As shown in Supplementary Table 7, both approaches reach a good overall diagnostic performance and perform better on the external data set than on the internal held-out test set. CARPEECG outperforms the conventional ML model in both AUROC (0.80 \(\pm\) 0.01 vs. 0.75 \(\pm\) 0.004) and AUPRC (0.28 \(\pm\) 0.02 vs. 0.19 \(\pm\) 0.01). We attribute the higher predictive performance of the DL model to the fact that despite coming from a different modality, ECG signals are not fundamentally different among different populations, making it a robust and reliable input signal.

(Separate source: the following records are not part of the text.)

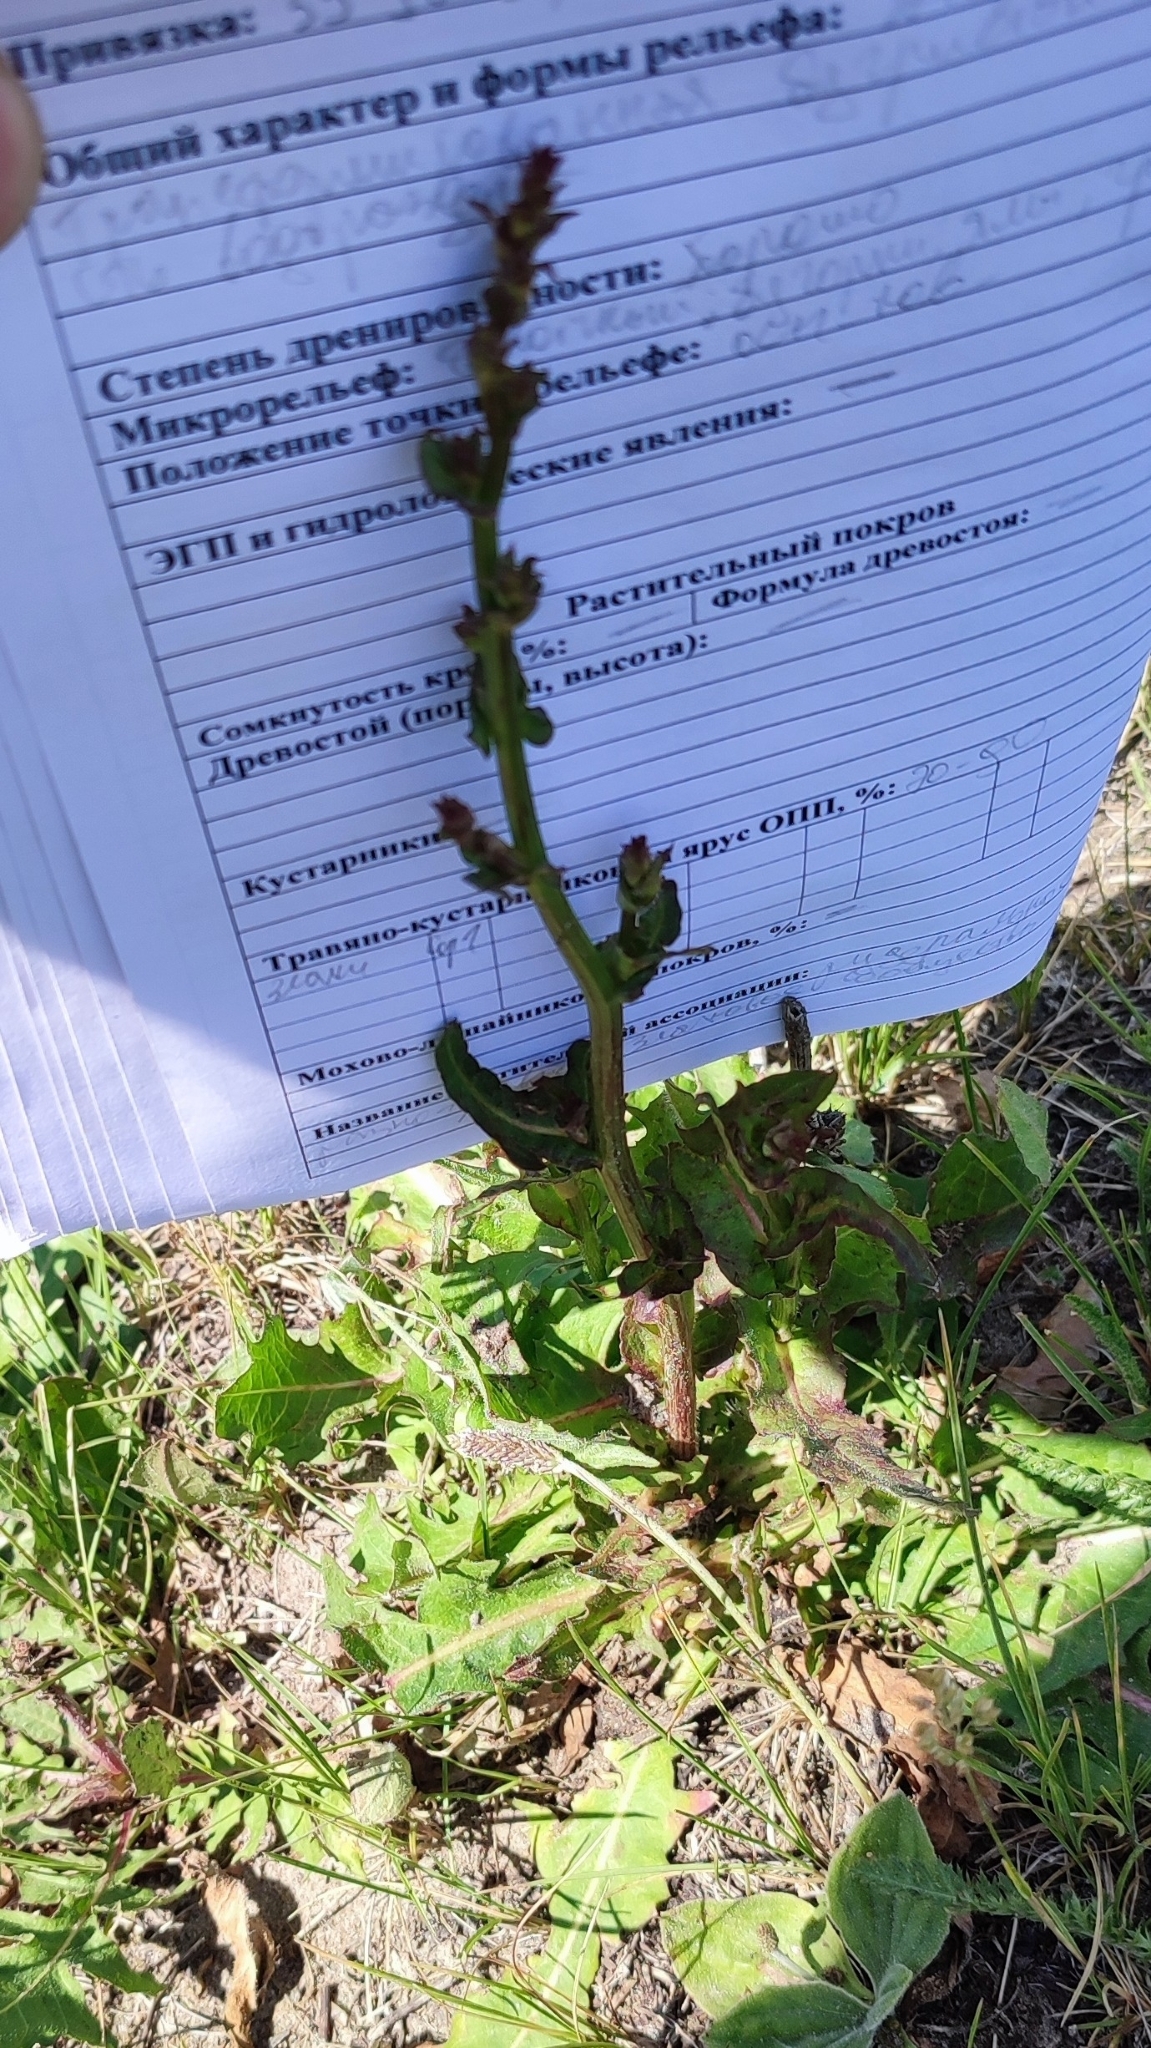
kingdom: Plantae
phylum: Tracheophyta
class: Magnoliopsida
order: Asterales
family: Asteraceae
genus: Cichorium
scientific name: Cichorium intybus
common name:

In Fig. 5, we contrast predictive performance on different age groups in both internal and external validation data. In patients who are younger than 70, both computational approaches consistently outperform the cardiologist in terms of diagnostic accuracy. However, for the stratum that makes up the majority of the data set (ages 70–79), pure computational prediction and human judgement individually perform comparably. However, their combination (CARPEColl.) significantly (p = 8.1e-4, one-sided Welch’s t-test, test statistic = 7.58) increases diagnostic performance over the cardiologist’s judgement and over CARPEECG (p = 0.001, test statistic = 4.73). The two extremes of the age distribution exemplify how the random forest’s cutoff of 70 years (see SHAP analysis) leads to detrimental performance: The further away a patient group lies from the cutoff, the bigger the performance difference between CARPEECG and CARPEClin. becomes. This is even more pronounced in the external validation cohort, where the differences in mean AUROCs (i.e., 10.3 percentage points) are the largest in patients between 26 and 49 years of age.